Richard Stallman created the GNU Project in 1984 with the goal of building an operating system that users were free to copy, study, and modify. Such software is known as free software, and although this software is often given away, the ideology is about free as in “free speech” rather than free as in “free beer.” Thousands of people have joined the GNU Project, creating software packages that include tools, applications, and even games. Stallman aimed to make his operating system compatible with Unix, an operating system that was created by AT&T’s Bell Labs and that started to gain popularity in the 1970s. That would make it easy for existing Unix users to switch to using the GNU Project.

In 1991, Linus Torvalds released the central component of Linux, the kernel, which acts as a conduit between the applications software and the hardware resources, including the memory and processor. He still works on the Linux kernel, sponsored by the Linux Foundation, which is the nonprofit consortium that promotes Linux and supports its development. The Linux Foundation reports that over 11,800 people from almost 1,200 different companies have contributed to the kernel since 2005.

GNU/Linux brings together the Linux kernel with the GNU components it needs to be a complete operating system, reflecting the work of thousands of people on both the GNU and Linux projects. That so many people could cooperate to build something as complex as an operating system, and then give it away for anyone to use, is a modern miracle.

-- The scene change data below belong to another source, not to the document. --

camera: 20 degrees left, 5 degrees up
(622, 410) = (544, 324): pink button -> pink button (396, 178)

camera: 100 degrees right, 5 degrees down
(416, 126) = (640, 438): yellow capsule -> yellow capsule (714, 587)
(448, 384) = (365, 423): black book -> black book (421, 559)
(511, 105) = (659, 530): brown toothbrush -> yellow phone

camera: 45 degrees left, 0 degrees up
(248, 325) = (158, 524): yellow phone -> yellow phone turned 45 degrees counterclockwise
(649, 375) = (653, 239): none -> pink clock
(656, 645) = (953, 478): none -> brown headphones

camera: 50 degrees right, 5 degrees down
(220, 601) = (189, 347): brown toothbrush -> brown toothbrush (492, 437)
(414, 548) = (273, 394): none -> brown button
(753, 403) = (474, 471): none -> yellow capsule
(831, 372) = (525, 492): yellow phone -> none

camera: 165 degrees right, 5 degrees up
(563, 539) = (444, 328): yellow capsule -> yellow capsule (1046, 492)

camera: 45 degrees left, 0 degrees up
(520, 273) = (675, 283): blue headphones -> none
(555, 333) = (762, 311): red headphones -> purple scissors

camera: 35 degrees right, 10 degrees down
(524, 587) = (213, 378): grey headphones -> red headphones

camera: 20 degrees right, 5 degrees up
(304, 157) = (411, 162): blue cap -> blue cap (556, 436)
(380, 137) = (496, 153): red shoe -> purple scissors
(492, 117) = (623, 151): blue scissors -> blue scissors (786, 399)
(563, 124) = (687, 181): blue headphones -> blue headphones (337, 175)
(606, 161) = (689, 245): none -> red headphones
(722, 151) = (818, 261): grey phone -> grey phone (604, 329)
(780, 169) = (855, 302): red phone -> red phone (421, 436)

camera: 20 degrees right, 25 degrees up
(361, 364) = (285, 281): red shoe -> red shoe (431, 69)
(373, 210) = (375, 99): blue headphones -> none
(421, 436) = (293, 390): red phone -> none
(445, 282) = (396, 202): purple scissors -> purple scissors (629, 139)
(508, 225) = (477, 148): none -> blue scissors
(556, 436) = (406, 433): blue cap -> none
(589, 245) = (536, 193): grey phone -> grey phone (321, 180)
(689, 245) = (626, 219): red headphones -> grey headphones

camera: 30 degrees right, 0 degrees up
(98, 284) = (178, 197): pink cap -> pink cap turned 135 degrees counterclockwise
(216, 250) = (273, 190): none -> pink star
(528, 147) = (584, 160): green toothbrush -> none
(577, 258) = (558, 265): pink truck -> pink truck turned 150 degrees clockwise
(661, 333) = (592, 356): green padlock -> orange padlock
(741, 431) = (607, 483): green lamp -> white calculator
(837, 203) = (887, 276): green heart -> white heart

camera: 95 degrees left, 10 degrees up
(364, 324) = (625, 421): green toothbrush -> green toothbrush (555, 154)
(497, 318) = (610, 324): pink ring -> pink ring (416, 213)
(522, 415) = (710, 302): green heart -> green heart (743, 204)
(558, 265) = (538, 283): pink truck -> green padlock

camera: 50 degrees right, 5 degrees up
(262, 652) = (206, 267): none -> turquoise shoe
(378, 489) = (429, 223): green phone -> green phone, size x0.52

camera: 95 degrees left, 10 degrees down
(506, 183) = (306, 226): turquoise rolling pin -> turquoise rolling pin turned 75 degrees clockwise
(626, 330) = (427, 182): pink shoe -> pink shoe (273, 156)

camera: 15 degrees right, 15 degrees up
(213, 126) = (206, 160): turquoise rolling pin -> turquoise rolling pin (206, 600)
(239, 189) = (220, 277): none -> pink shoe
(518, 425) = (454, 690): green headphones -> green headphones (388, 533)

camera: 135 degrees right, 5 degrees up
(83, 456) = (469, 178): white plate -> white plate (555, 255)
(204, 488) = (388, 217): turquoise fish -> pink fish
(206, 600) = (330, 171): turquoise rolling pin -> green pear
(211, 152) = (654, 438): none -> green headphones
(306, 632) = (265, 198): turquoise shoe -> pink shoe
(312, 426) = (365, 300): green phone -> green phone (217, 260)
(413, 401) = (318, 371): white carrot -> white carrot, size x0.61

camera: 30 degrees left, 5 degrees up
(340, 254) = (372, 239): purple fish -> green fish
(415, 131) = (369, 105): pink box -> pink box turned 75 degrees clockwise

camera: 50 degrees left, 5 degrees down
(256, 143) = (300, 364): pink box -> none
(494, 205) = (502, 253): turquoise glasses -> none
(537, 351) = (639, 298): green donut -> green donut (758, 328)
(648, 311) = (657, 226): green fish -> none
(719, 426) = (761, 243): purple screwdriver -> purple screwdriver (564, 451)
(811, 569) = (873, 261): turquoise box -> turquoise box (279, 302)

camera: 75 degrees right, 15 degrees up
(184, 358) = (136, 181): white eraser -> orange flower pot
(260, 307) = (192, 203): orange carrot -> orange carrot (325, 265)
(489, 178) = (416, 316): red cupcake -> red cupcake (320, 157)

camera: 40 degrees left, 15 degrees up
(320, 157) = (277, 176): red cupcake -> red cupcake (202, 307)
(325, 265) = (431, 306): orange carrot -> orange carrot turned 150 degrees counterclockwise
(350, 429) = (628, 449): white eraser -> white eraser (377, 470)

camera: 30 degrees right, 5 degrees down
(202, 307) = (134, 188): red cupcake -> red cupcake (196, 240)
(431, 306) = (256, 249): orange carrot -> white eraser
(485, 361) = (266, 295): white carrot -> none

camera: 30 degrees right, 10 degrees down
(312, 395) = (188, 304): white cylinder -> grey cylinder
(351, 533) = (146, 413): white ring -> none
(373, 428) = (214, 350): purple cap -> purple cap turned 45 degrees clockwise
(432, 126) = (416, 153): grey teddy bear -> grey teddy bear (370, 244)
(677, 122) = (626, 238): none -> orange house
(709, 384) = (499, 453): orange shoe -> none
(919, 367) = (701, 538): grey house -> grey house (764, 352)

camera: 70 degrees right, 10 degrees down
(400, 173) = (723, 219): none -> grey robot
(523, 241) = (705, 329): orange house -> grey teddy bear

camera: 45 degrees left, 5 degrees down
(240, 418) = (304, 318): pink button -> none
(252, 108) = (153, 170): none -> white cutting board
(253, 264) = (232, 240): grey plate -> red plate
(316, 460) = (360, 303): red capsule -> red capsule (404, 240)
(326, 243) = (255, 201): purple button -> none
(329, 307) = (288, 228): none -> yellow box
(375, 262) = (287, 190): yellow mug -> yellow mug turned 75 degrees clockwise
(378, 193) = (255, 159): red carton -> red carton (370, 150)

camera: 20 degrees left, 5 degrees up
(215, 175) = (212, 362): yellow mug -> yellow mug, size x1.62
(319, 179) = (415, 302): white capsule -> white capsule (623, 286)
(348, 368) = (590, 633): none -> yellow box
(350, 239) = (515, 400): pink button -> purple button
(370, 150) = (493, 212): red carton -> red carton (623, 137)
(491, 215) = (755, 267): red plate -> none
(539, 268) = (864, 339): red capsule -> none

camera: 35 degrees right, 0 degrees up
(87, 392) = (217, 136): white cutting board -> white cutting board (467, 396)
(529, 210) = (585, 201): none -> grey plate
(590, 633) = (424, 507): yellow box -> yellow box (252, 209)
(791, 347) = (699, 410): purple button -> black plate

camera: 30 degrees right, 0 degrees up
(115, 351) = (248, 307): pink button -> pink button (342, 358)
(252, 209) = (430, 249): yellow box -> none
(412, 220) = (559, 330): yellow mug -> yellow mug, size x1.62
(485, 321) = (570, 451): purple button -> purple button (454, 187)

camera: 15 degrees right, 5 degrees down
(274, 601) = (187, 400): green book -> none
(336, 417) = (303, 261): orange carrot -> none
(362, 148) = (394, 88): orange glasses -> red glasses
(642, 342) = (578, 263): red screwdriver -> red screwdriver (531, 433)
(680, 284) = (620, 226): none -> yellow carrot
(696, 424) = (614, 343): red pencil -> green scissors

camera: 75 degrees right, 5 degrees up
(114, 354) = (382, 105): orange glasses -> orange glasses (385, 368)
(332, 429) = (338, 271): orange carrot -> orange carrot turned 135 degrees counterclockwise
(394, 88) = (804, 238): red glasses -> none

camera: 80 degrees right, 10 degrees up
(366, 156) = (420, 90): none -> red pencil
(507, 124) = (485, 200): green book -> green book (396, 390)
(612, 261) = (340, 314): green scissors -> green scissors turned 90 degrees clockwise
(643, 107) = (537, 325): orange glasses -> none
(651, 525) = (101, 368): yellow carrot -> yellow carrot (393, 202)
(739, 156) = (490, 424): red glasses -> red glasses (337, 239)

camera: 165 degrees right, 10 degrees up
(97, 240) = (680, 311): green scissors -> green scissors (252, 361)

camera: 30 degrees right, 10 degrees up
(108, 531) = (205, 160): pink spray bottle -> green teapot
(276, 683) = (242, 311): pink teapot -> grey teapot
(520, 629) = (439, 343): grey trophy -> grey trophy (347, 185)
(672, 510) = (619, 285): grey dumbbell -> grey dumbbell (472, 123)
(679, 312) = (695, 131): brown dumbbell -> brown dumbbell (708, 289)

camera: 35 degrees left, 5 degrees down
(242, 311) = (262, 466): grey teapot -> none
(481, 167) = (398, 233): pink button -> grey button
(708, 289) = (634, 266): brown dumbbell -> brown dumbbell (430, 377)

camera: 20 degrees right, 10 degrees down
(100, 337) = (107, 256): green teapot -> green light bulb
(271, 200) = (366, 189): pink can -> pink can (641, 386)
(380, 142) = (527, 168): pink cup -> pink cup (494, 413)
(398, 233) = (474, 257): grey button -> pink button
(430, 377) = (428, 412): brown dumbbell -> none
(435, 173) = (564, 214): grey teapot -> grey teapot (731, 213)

Because GNU/Linux can be modified and distributed by anyone, lots of different versions of it exist. They’re called distributions, or distros, but not all of them are suitable for the Raspberry Pi. The recommended distribution of Linux for the Raspberry Pi is Raspbian. (See Chapter 3.) Software created for one version of Linux usually works on another version, but Linux isn’t designed to run Windows or Mac OS software.

Strictly speaking, Linux is just the kernel in the operating system, but as is commonly done, we refer to GNU/Linux as Linux in the rest of this book.